Des robots, des démons, la pègre et … un canard rouge
Evidemment, en créant un préquel très très lointain à Donjon avec la série Donjon Antipodes –, il fallait bien que ces deux chenapans de Trondheim et de Sfar racontent ce qui aller se passait sur Terra Amata très très longtemps après la destruction du Donjon. C’est donc parti pour la création d’une nouvelle temporalité avec cette série Donjon Antipodes + ! Qui dit nouvelle époque dit donc nouveaux personnages, nouveaux décors et nouvelle ambiance. C’est donc dans un univers urbain contemporain que les auteurs ont choisi de placer ce premier album intitulé Rubeus Khan, dans une ambiance à mi-chemin entre le cyberpunk et le polar noir. Si découvrir Donjon sur ce nouveau terrain de jeu apporte un vent de fraicheur certain à la série, en contre-partie il faut avouer que ce genre d’ambiance et d’univers font moins rêver que les atmosphères d’héroïc-fantasy ou de capes et d’épées auxquelles on était plus habitué avec les autres sous-séries de Donjon.
Beaucoup de questions peuvent se poser avec cette nouvelle série située si loin dans le futur : cette ambiance de polar noir poisseux et cet univers urbain de type new-yorkais conviennent-ils à Donjon ? Qu’est-ce que l’histoire, si éloignée de sa base de départ, peut amener de nouveau à la série ? La série Donjon Antipodes + sera-t-elle aussi drôle que Donjon Zénith et Donjon Parade ? Ou aussi sombre et épique que Donjon Crépuscule et Donjon Potron-Minet ? Les nouveaux héros de cette série auront-ils autant de charisme que Herbert, Marvin, Hyacinthe de Cavallère ou Marvin Rouge (le Herbert fanfaron du début de Donjon Zénith sera de toute façon difficile à égaler quoiqu’il arrive) ? Tout simplement : l’album est-il encore un Donjon ?
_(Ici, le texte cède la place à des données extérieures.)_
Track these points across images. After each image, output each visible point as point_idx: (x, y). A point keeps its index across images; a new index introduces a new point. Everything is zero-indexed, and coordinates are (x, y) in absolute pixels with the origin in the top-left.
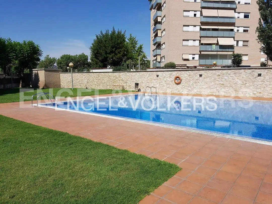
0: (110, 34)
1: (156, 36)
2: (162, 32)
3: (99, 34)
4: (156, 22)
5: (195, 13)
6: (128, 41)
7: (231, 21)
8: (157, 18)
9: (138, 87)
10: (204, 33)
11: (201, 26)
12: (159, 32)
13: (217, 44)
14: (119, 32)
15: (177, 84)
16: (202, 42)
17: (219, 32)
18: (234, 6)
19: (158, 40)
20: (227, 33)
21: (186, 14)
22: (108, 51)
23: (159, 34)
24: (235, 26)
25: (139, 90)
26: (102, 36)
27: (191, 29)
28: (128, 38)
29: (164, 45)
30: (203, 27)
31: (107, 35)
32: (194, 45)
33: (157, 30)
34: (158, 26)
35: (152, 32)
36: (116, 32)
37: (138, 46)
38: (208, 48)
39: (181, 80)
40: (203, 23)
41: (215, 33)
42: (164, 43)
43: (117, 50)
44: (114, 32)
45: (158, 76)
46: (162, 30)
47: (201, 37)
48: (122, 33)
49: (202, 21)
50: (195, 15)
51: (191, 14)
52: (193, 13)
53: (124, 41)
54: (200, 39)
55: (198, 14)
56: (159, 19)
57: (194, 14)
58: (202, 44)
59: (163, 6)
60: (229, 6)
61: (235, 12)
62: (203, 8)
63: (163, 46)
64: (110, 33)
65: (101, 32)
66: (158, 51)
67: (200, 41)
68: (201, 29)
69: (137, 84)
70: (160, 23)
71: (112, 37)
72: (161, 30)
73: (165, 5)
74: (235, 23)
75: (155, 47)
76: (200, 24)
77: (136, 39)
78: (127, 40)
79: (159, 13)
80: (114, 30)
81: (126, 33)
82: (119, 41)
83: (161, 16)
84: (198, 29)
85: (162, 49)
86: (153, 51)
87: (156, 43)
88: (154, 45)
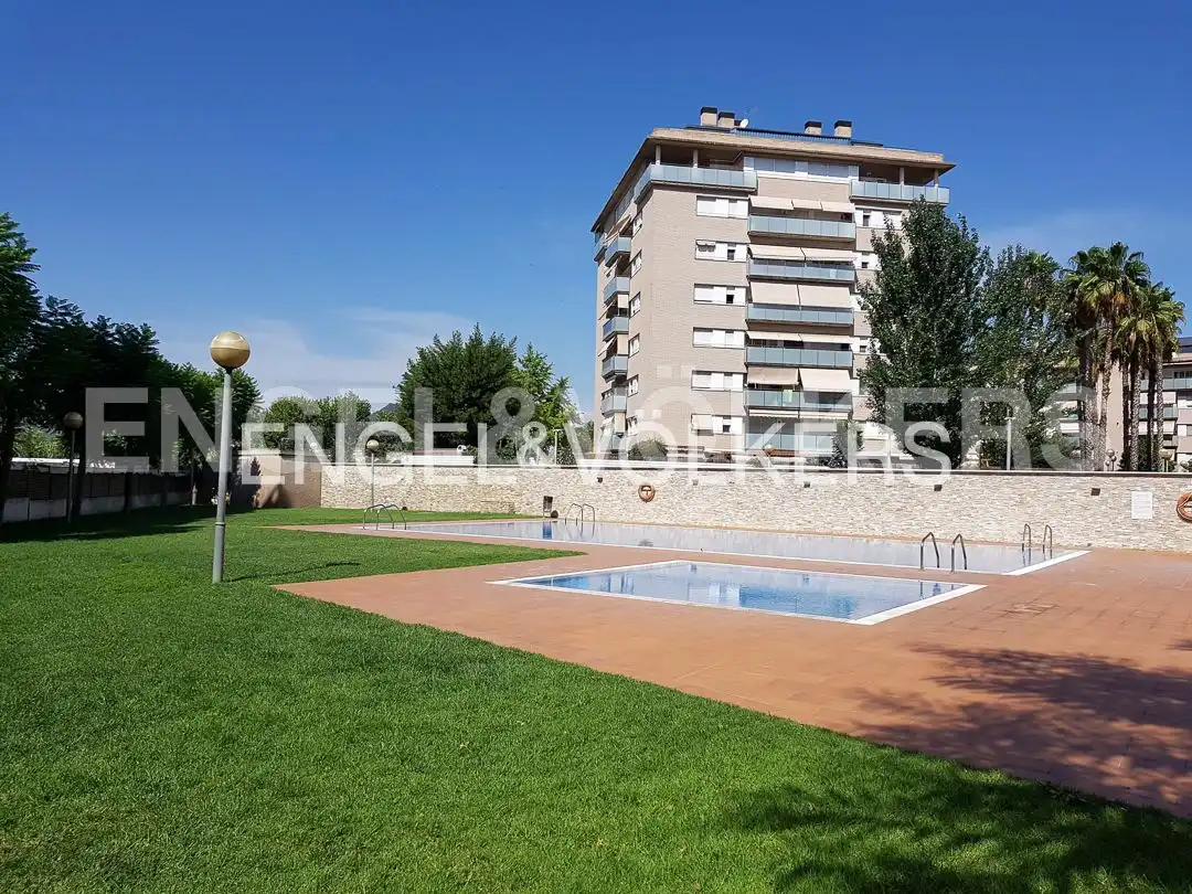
0: (464, 346)
1: (613, 350)
2: (631, 342)
3: (428, 344)
4: (613, 311)
5: (731, 292)
6: (520, 366)
7: (841, 319)
8: (615, 295)
9: (550, 507)
10: (758, 354)
11: (749, 333)
12: (622, 342)
13: (799, 387)
14: (493, 341)
15: (646, 501)
16: (751, 380)
17: (805, 351)
18: (848, 276)
19: (618, 364)
20: (826, 357)
21: (701, 294)
22: (458, 398)
23: (622, 348)
24: (852, 335)
25: (554, 515)
26: (437, 349)
27: (718, 338)
28: (522, 358)
29: (635, 381)
30: (754, 335)
31: (455, 347)
32: (728, 387)
33: (616, 334)
34: (619, 321)
35: (600, 335)
36: (486, 341)
37: (552, 382)
38: (772, 398)
39: (654, 492)
40: (753, 325)
41: (791, 355)
42: (636, 377)
43: (487, 395)
44: (476, 342)
45: (600, 480)
46: (631, 336)
47: (747, 365)
48: (506, 345)
49: (751, 317)
50: (730, 299)
51: (719, 295)
52: (724, 292)
53: (510, 366)
54: (745, 371)
55: (739, 296)
56: (623, 302)
57: (728, 296)
58: (751, 386)
59: (634, 260)
60: (832, 274)
61: (852, 292)
62: (752, 278)
63: (634, 387)
64: (465, 341)
65: (437, 341)
66: (618, 401)
67: (745, 375)
68: (748, 341)
69: (549, 500)
70: (625, 312)
71: (471, 354)
72: (627, 333)
73: (639, 261)
74: (853, 326)
75: (609, 385)
76: (746, 328)
77: (548, 362)
78: (516, 364)
79: (622, 283)
80: (477, 334)
81: (517, 345)
82: (494, 369)
83: (627, 293)
84: (738, 339)
85: (630, 393)
86: (603, 395)
87: (613, 373)
88: (607, 377)
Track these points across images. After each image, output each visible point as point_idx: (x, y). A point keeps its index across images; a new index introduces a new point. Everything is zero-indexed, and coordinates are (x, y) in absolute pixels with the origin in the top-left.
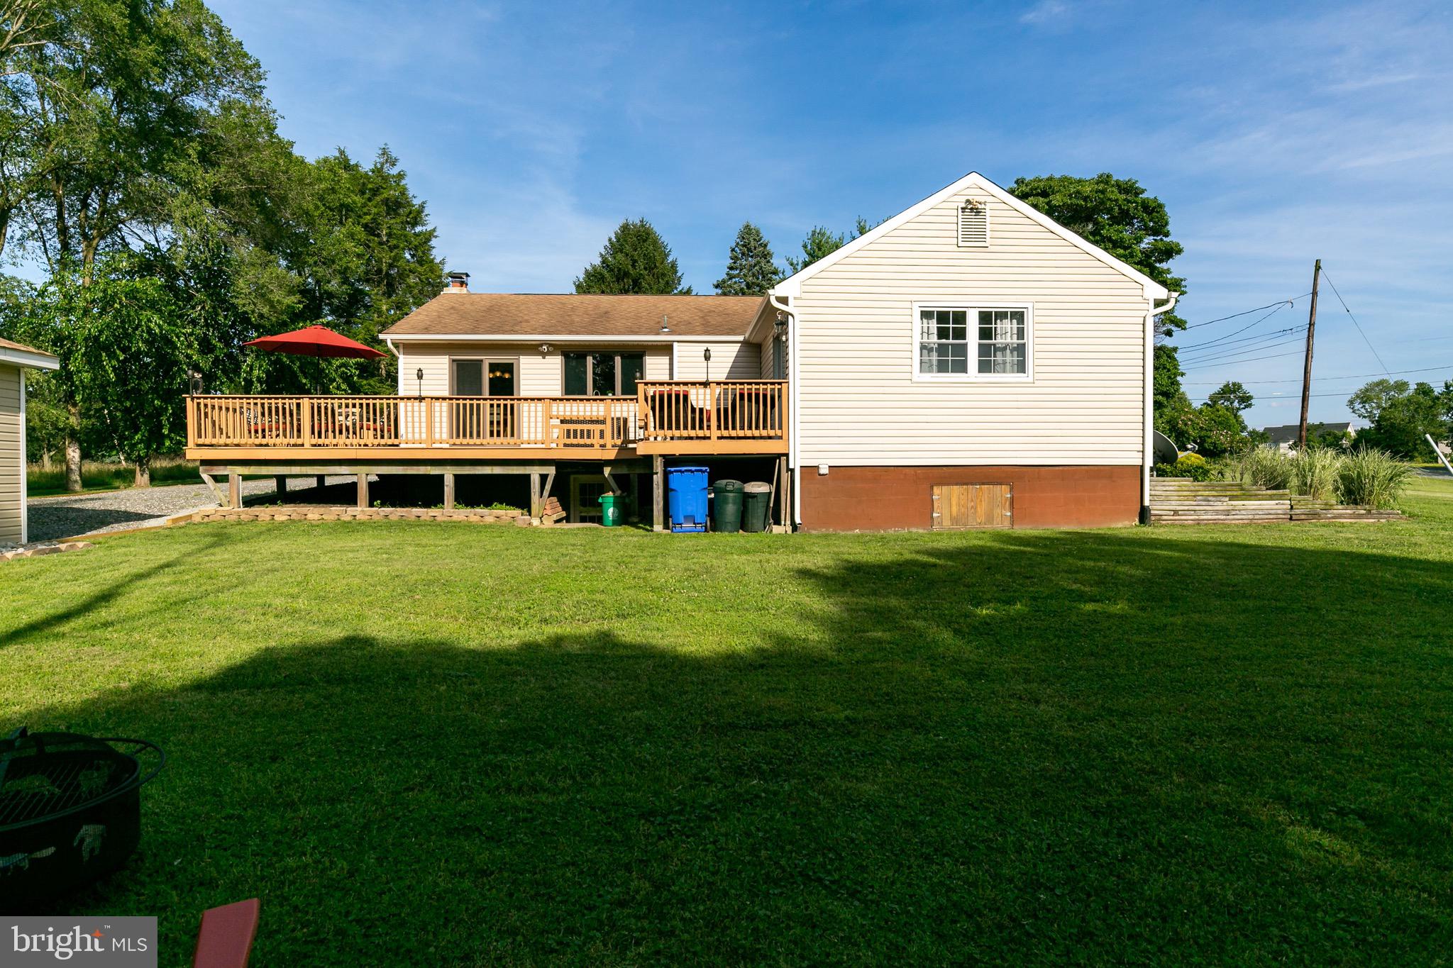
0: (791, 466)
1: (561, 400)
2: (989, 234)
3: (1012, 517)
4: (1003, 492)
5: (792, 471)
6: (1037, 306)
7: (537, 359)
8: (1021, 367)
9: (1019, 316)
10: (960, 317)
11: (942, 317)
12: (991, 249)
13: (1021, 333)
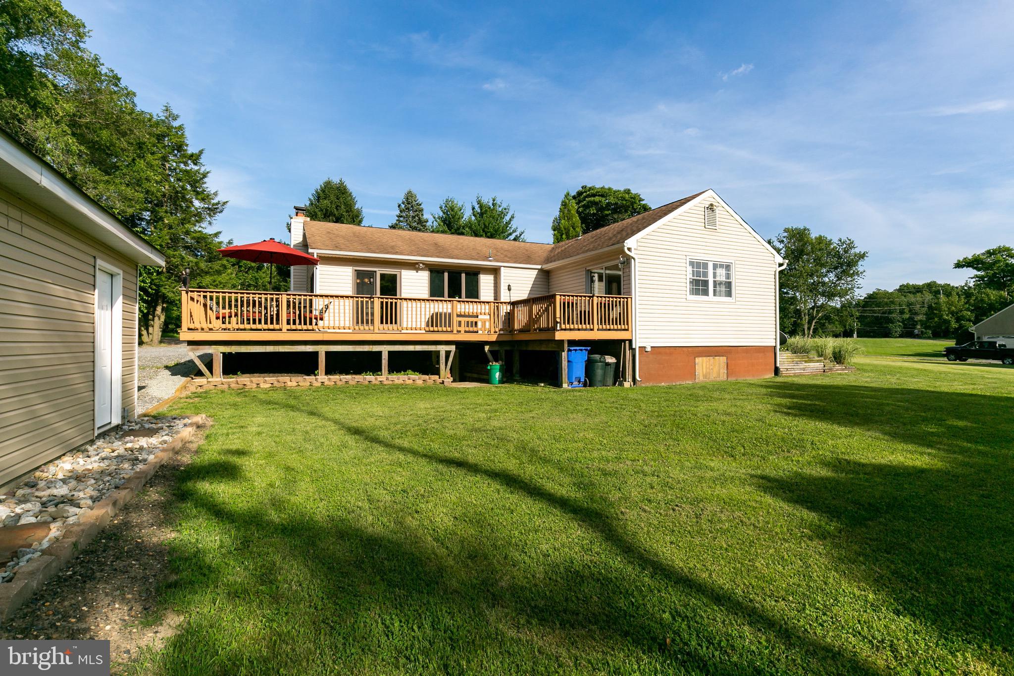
0: (634, 347)
1: (428, 300)
2: (718, 223)
3: (727, 373)
4: (723, 360)
5: (634, 349)
6: (737, 262)
7: (413, 273)
8: (729, 294)
9: (728, 267)
10: (705, 266)
11: (698, 265)
12: (718, 230)
13: (728, 276)
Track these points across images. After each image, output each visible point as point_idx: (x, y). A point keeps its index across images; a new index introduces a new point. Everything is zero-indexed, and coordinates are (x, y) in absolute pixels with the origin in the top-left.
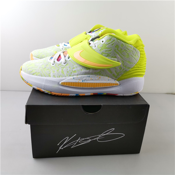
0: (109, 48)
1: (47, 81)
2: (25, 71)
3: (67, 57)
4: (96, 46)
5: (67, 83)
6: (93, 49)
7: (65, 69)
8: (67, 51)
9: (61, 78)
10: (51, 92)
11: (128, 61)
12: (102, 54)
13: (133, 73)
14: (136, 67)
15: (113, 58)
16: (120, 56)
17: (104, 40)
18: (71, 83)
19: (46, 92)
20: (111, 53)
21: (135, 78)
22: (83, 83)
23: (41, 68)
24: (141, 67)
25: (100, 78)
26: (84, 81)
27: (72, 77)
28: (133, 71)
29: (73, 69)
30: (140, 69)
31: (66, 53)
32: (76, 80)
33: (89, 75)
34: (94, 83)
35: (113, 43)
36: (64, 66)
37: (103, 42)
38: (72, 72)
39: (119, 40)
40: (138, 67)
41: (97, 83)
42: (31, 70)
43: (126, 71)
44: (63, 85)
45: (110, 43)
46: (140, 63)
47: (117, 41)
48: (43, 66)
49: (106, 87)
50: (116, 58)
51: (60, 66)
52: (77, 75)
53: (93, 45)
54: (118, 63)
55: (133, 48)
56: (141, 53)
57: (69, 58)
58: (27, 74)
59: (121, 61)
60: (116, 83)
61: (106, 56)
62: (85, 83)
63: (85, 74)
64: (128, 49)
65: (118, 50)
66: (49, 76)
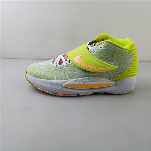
0: (107, 53)
1: (51, 83)
2: (30, 74)
3: (68, 60)
4: (94, 51)
5: (69, 85)
6: (91, 53)
7: (66, 72)
8: (67, 55)
9: (63, 81)
10: (55, 93)
11: (124, 64)
12: (100, 59)
13: (128, 74)
14: (130, 69)
15: (110, 62)
16: (116, 60)
17: (102, 46)
18: (73, 85)
19: (51, 93)
20: (108, 58)
21: (129, 78)
22: (84, 85)
23: (44, 72)
24: (134, 69)
25: (98, 79)
26: (84, 83)
27: (73, 80)
28: (127, 72)
29: (74, 72)
30: (134, 71)
31: (66, 57)
32: (78, 82)
33: (89, 78)
34: (93, 84)
35: (111, 48)
36: (65, 70)
37: (101, 47)
38: (73, 75)
39: (116, 46)
40: (132, 69)
41: (95, 84)
42: (36, 73)
43: (121, 72)
44: (66, 87)
45: (108, 49)
46: (134, 65)
47: (114, 47)
48: (47, 70)
49: (103, 87)
50: (113, 62)
51: (62, 69)
52: (78, 78)
53: (92, 50)
54: (115, 67)
55: (128, 53)
56: (135, 56)
57: (69, 62)
58: (33, 77)
59: (117, 65)
60: (112, 83)
61: (104, 61)
62: (86, 85)
63: (85, 77)
64: (124, 54)
65: (115, 55)
66: (53, 79)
Questions qui me paraissent être légitimes quand on voit qu’en plus les auteurs ont calqué le scénario de ce Rubeus Khan sur celui du blockbuster Pacific Rim, où des robots géants de combat défendent la population contre l’invasion de créatures monstrueuses surgies des profondeurs. Hommage aux films de science-fiction US ou manque d’inspiration ? Quoiqu’il en soit, c’est avec autant de curiosité que de scepticisme qu’on suit les aventures de Robert de Vaucanson, héros de cet album et personnage central de Donjon Antipodes +. J’avoue que pour l’instant cette nouvelle série ne m’emballe pas plus que ça, malgré la présence d’humour typique du duo d’auteurs et les bastons à gogo bien « donjonesques ». Les personnages sont génériques, les péripéties prévisibles et les décors de buildings, de pénitenciers à l’américaine, d’usines et de véhicules motorisés ne me font pas rêver. Qui plus est, on a vraiment du mal à faire le lien avec les autres albums de la saga, même si l’on devine que Robert est le lointain descendant de Marvin Rouge et de Zakutu (et donc d’Herbert) et qu’on sait qu’il faut aborder ce tome comme un album d’introduction à cette nouvelle époque et que les références aux autres albums de la série arriveront plus tard.
Cette ambiance « américanisée » pleine de gratte-ciels, de grosses cylindrées, de policemen en ray-ban et de Cosa Nostra new-yorkaise nécessitait la participation d’un dessinateur ayant un goût prononcé pour les comics. Le choix de confier cette série Donjon Antipodes + à Vince apparaît donc logique, lui qui a déjà participé à l’illustration de comics outre-Atlantique. Son trait très « comics-like » est dynamique et efficace, notamment en ce qui concerne les nombreuses scènes de baston, bien mises en scène. On pourrait lui reprocher toutefois un certain manque de personnalité : le dessin est globalement correct mais manque vraiment d’originalité (mais pourquoi avoir fait de Robert le sosie de Donald ?). Graphiquement Vince fait donc le job, mais sans plus, se contentant de rester sagement dans le rang. On aurait aimé un dessin plus enlevé, plus fougueux, plus personnel, à l’image de ce qu’avaient proposé en leur temps des Blain, des Trondheim ou des Sfar, qui avaient su donner une vraie identité graphique, à la fois originale et esthétique, respectivement aux séries Donjon Potron-Minet, Donjon Zénith et Donjon Crépuscule. Ce ne sera pas le cas à mes yeux avec cette série Donjon Antipodes +, et on se contentera donc de ce dessin façon « comics US » un peu « passe-partout », techniquement sans gros défaut mais qui n’est pas le plus mémorable de la série.